(What is being asked)
An exact copy of all the entries is needed, with no images in it.

= Beginning of Section =

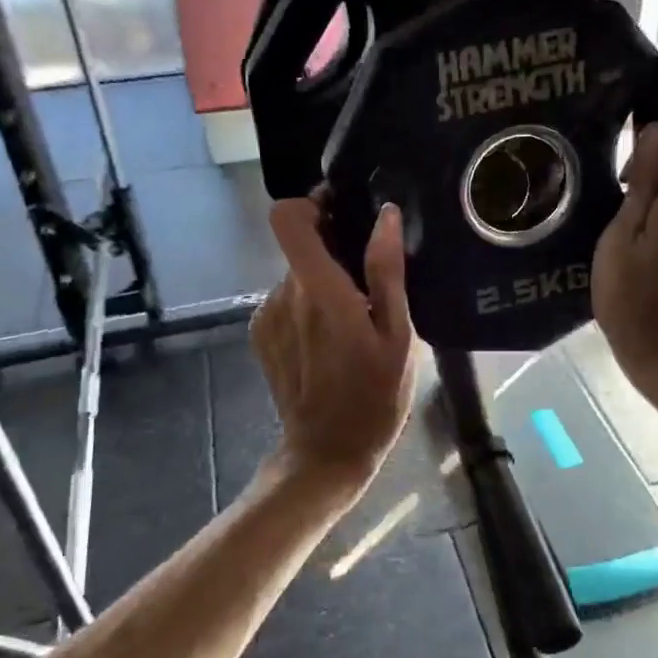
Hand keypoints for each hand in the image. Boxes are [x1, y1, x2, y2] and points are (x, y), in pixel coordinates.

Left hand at [254, 197, 418, 491]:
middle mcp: (283, 294)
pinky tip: (330, 340)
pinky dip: (307, 306)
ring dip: (322, 283)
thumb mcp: (398, 337)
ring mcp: (266, 315)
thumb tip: (385, 216)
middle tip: (368, 282)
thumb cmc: (374, 398)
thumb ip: (387, 272)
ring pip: (295, 275)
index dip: (310, 204)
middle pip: (300, 247)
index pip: (287, 218)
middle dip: (333, 252)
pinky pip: (286, 300)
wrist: (326, 452)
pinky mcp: (259, 334)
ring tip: (353, 320)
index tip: (341, 213)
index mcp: (319, 291)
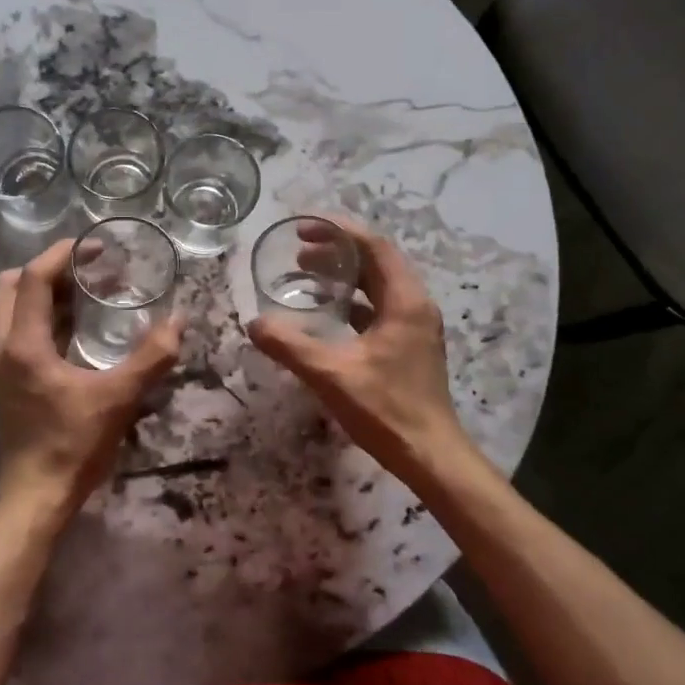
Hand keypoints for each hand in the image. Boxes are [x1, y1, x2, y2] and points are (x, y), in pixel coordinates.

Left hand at [0, 237, 181, 521]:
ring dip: (46, 291)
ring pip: (13, 308)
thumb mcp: (118, 398)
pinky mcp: (8, 380)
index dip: (63, 254)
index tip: (96, 246)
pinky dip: (44, 316)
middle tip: (89, 268)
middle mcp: (3, 347)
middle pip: (12, 285)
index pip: (33, 278)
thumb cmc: (73, 445)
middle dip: (49, 268)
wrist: (36, 498)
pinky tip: (78, 328)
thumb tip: (178, 320)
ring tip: (89, 291)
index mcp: (23, 344)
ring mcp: (1, 365)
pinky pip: (20, 330)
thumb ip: (151, 357)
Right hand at [246, 217, 470, 484]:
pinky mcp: (408, 344)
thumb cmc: (386, 409)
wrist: (430, 455)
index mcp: (404, 301)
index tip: (303, 228)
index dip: (338, 231)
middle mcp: (414, 304)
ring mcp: (414, 325)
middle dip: (336, 251)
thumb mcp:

= End of Section =

(Answer to this exercise)
Hand keypoints for each hand in the image. Boxes are [x1, y1, x2, y2] and points are (x, y), in pixel coordinates.

Left hand at [254, 197, 418, 491]:
middle mcp: (283, 294)
pinky tip: (330, 340)
pinky dip: (307, 306)
ring dip: (322, 283)
thumb mcp: (398, 337)
ring mcp: (266, 315)
thumb tip: (385, 216)
middle tip: (368, 282)
thumb cmc: (374, 398)
thumb ip: (387, 272)
ring pip: (295, 275)
index dip: (310, 204)
middle pip: (300, 247)
index pip: (287, 218)
middle dip: (333, 252)
pinky pip: (286, 300)
wrist: (326, 452)
pinky mcp: (259, 334)
ring tip: (353, 320)
index tip: (341, 213)
index mcp: (319, 291)
Hand keypoints for each hand in the image. Boxes are [x1, y1, x2, y2] and points are (x, y), in pixel coordinates.

Left hand at [0, 237, 181, 521]:
ring dip: (46, 291)
ring pip: (13, 308)
thumb mcp: (118, 398)
pinky mcp: (8, 380)
index dip: (63, 254)
index tip: (96, 246)
pinky dip: (44, 316)
middle tip: (89, 268)
middle mcp: (3, 347)
middle pip: (12, 285)
index pip: (33, 278)
thumb cmc: (73, 445)
middle dip: (49, 268)
wrist: (36, 498)
pinky tip: (78, 328)
thumb tip: (178, 320)
ring tip: (89, 291)
index mcp: (23, 344)
ring mcp: (1, 365)
pinky pip: (20, 330)
thumb ip: (151, 357)
Right hand at [246, 217, 470, 484]:
pinky mcp: (408, 344)
thumb cmc: (386, 409)
wrist: (430, 455)
index mcp: (404, 301)
index tip: (303, 228)
index dip: (338, 231)
middle mcp: (414, 304)
ring mcp: (414, 325)
middle dip: (336, 251)
thumb mcp:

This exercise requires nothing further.